Extract to read ::
--------

Giveaway · Travels

Happy Days and Giveaway

If I unrolled a jelly roll and placed the strips end to end, would I make it from my house to my friend Sherri’s house? Um, nope. There’s more to this story, but first, some tourist photos:

A tiny cave on the left, and some petroglyphs on the right. The Valley of Fire State Park is not a huge place, but we arrived about an hour before sundown, and enjoyed all the glowing red rocks. Visiting here led to Sherri’s house, which led to her handing me a jelly roll of her newest line so I could do a giveaway of this bright and cheery line of fabric. See? I connected all the dots! And now some more tourist photos:

Okay, we ate right through the peaches we bought at a fruit stand in Santa Clara (recommended by Sherri’s husband), and then bought more of them when we were in Northern Utah. Happily the border checkpoint didn’t take them away when we came home with them. And now…more tourist photos:

We live in area that doesn’t get fall color. Around January some leaves on the liquid amber trees might change colors but the rest of the trees stay green, or might turn brown and drop their leaves. So if we want to see color, we have to go north, and we hit it just right this year. Above is the view from the Mt. Nebo Loop, Utah.

--------

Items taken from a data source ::
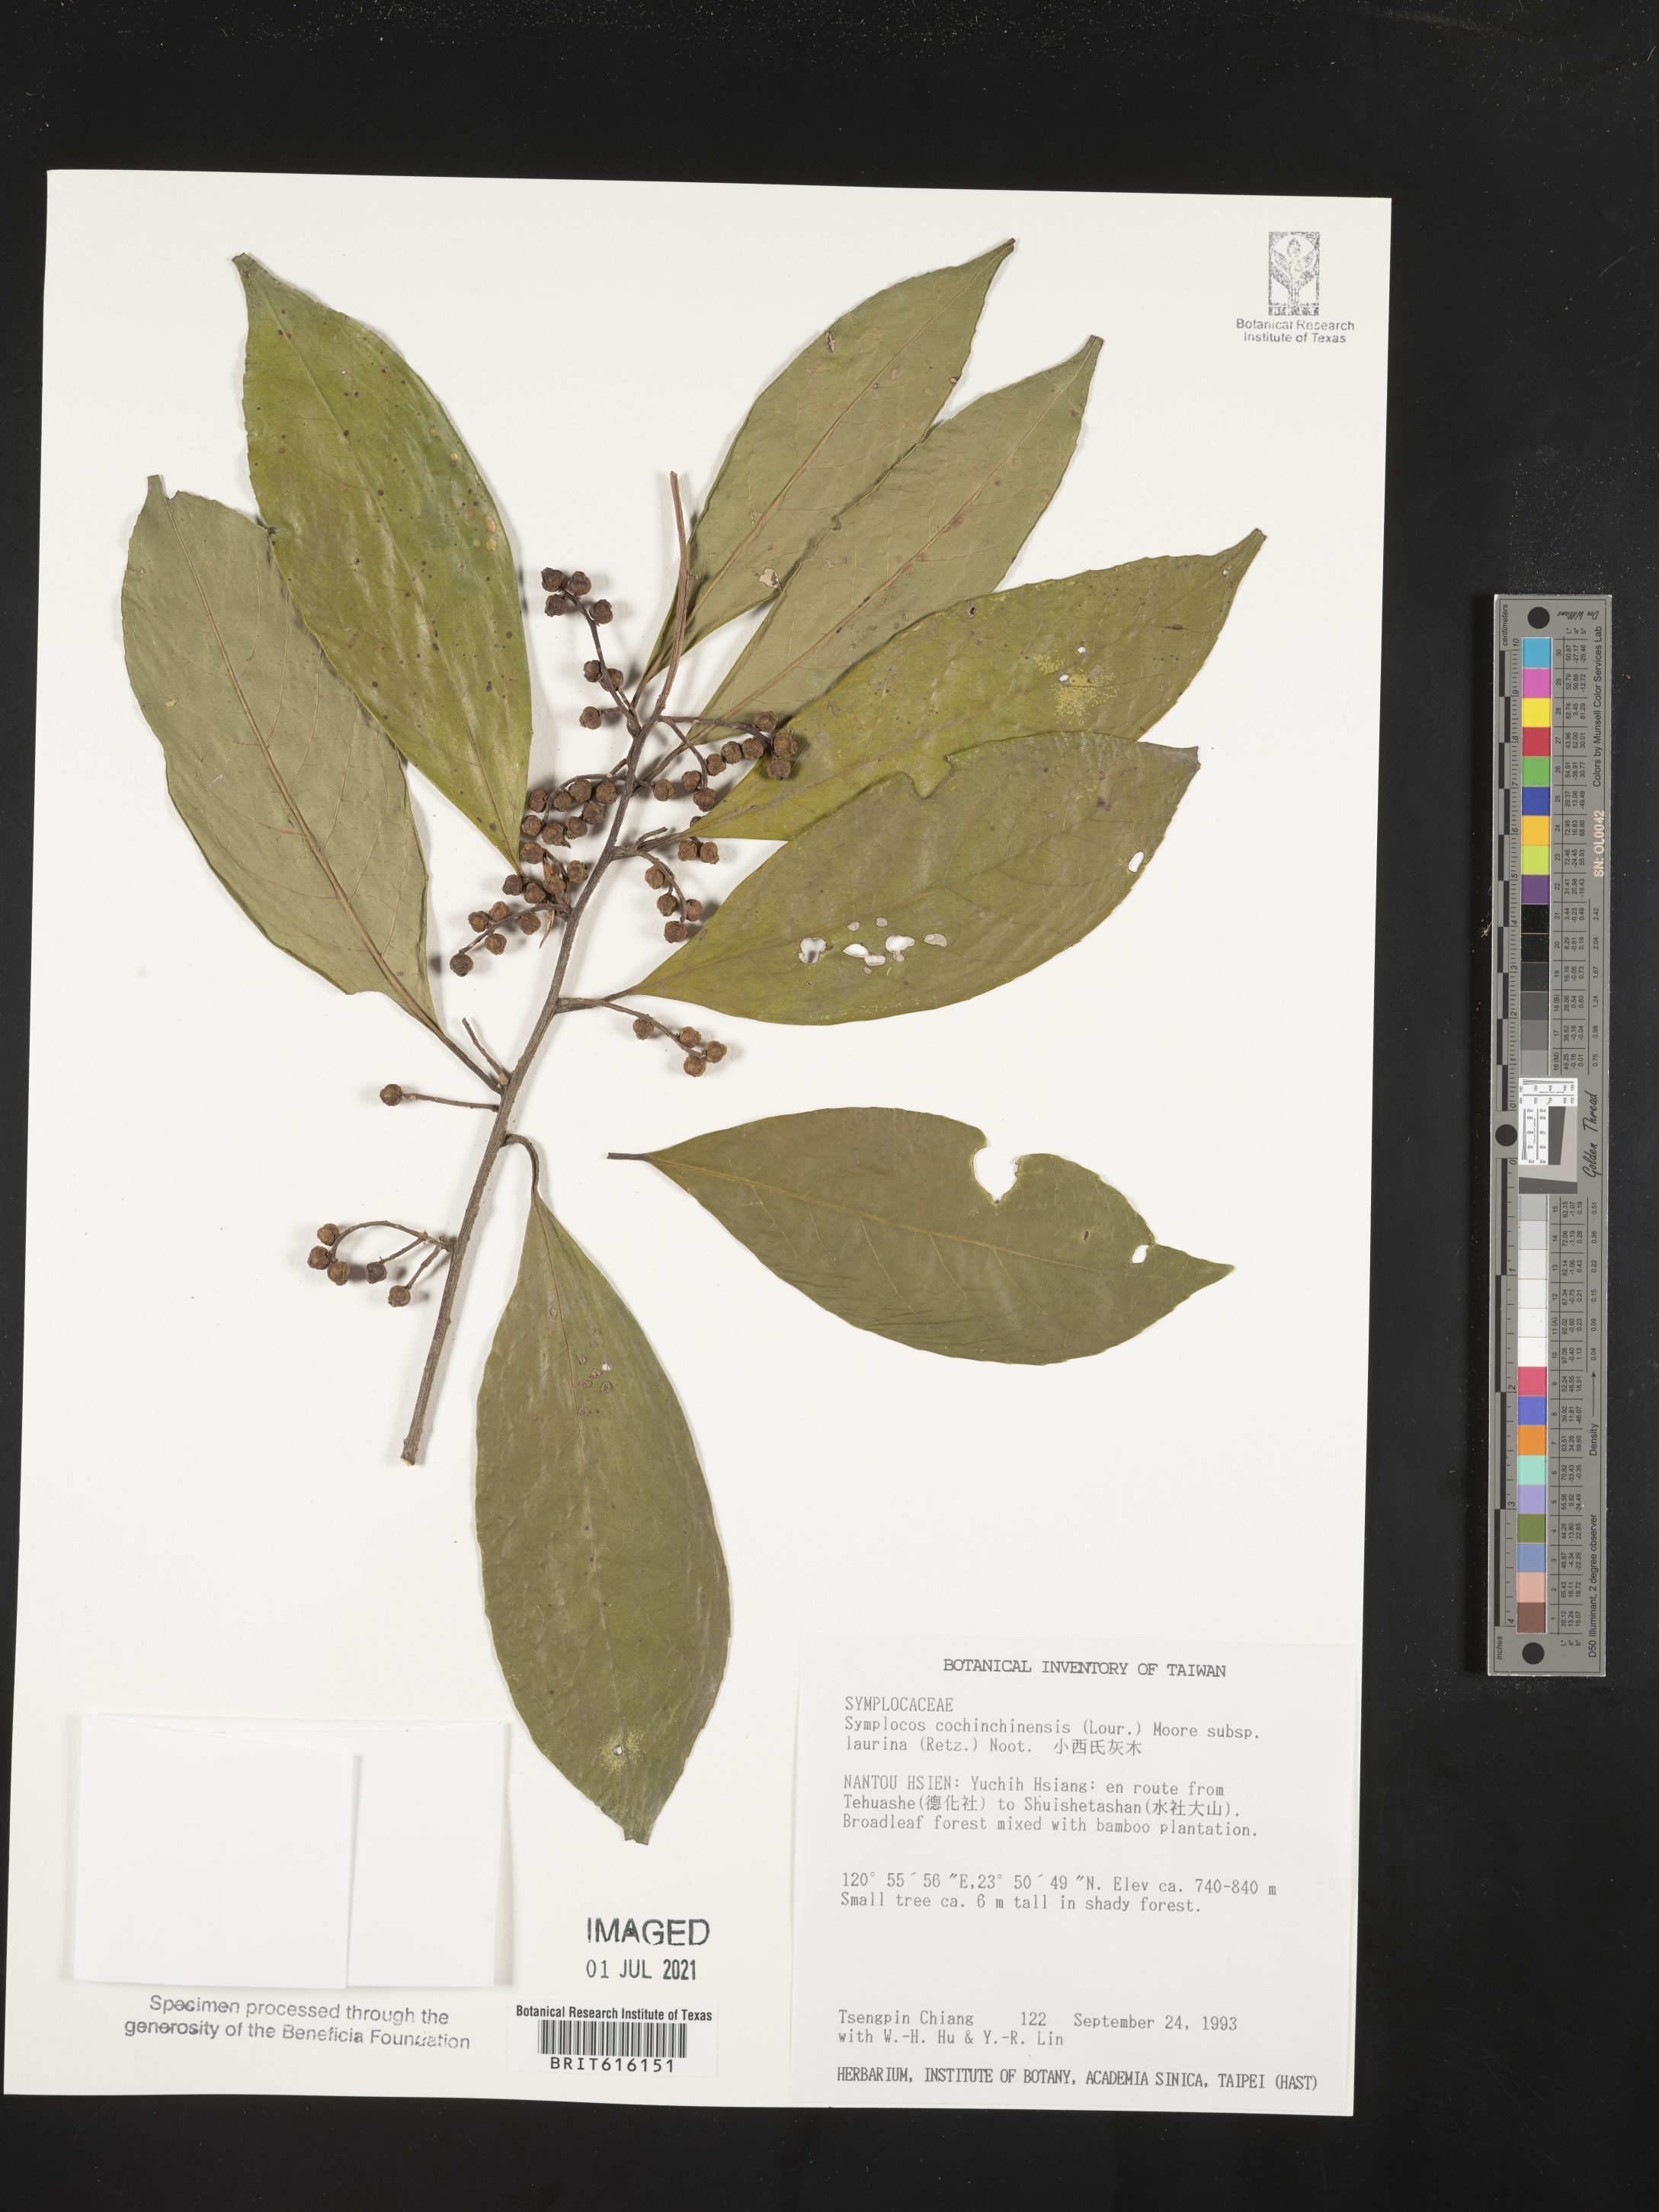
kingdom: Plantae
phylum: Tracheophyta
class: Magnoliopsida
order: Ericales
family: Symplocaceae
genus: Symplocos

--------

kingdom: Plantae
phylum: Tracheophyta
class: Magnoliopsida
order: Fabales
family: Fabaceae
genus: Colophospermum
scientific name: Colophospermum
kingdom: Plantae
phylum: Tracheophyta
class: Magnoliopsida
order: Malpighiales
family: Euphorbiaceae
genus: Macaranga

--------

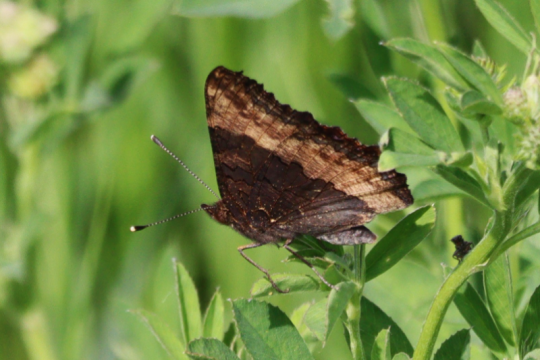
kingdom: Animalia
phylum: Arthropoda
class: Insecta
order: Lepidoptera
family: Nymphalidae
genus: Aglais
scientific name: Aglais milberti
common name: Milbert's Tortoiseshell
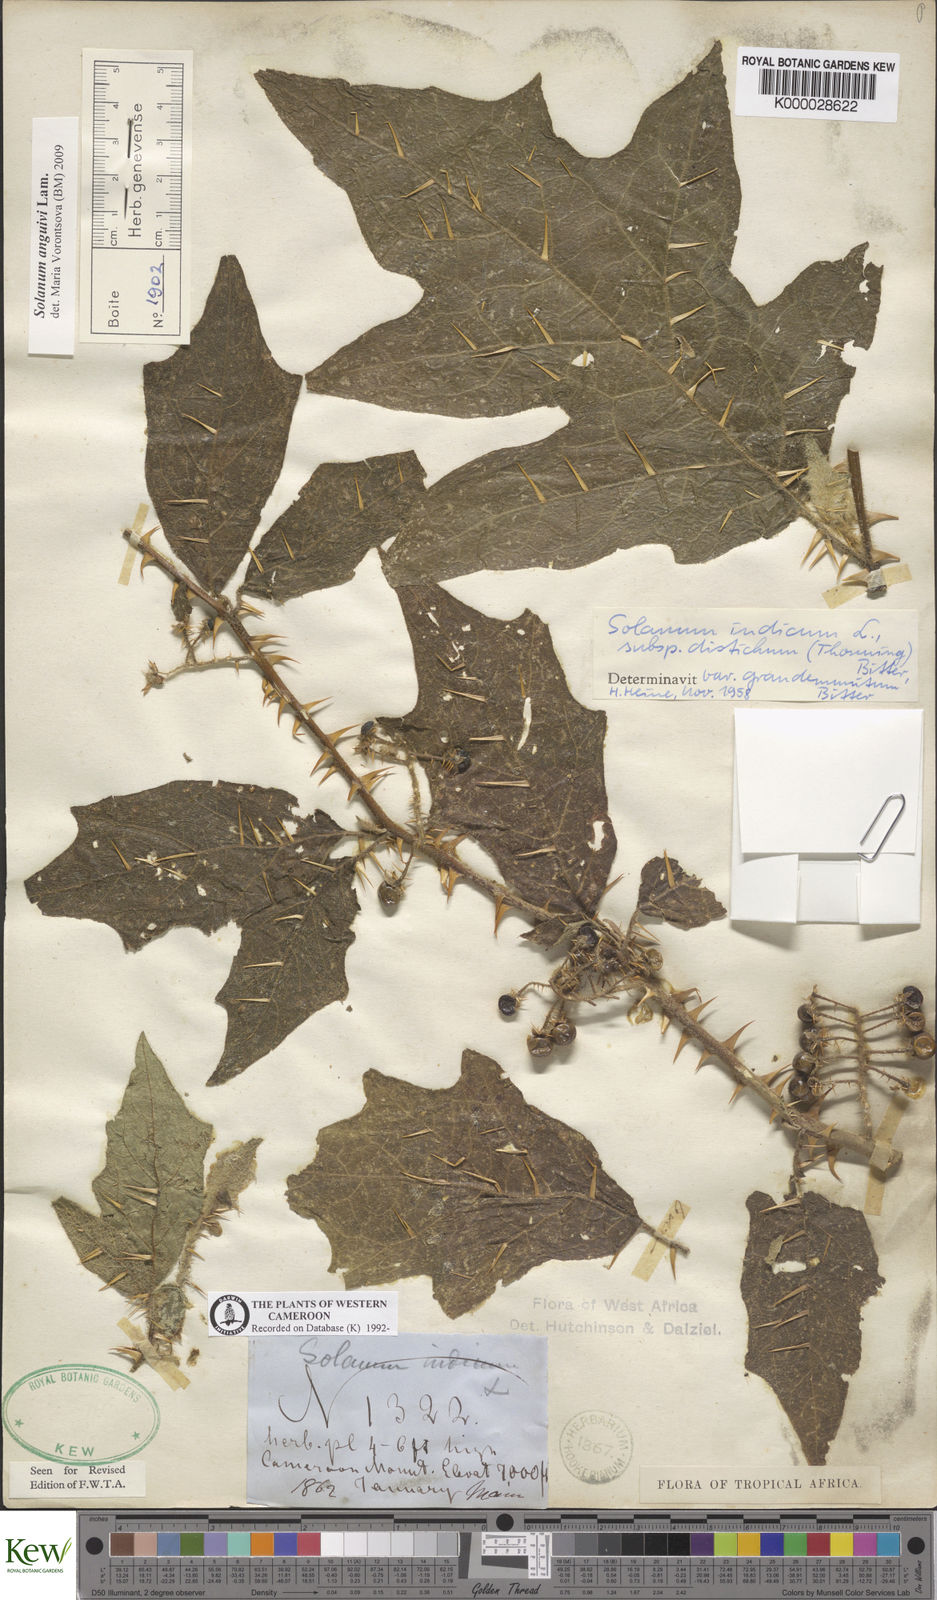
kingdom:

--------

What to work on ::
1. In the blog post, which state park was visited about an hour before sundown?
2. Output the rows character for character, from the line containing "order: Fabales" through the line containing "family: Euphorbiaceae", including both of those lines.
The blog post and the rows were drawn from separate sources.

Task-by-task solutions ::
1. The Valley of Fire State Park.

2.
order: Fabales
family: Fabaceae
genus: Colophospermum
scientific name: Colophospermum
kingdom: Plantae
phylum: Tracheophyta
class: Magnoliopsida
order: Malpighiales
family: Euphorbiaceae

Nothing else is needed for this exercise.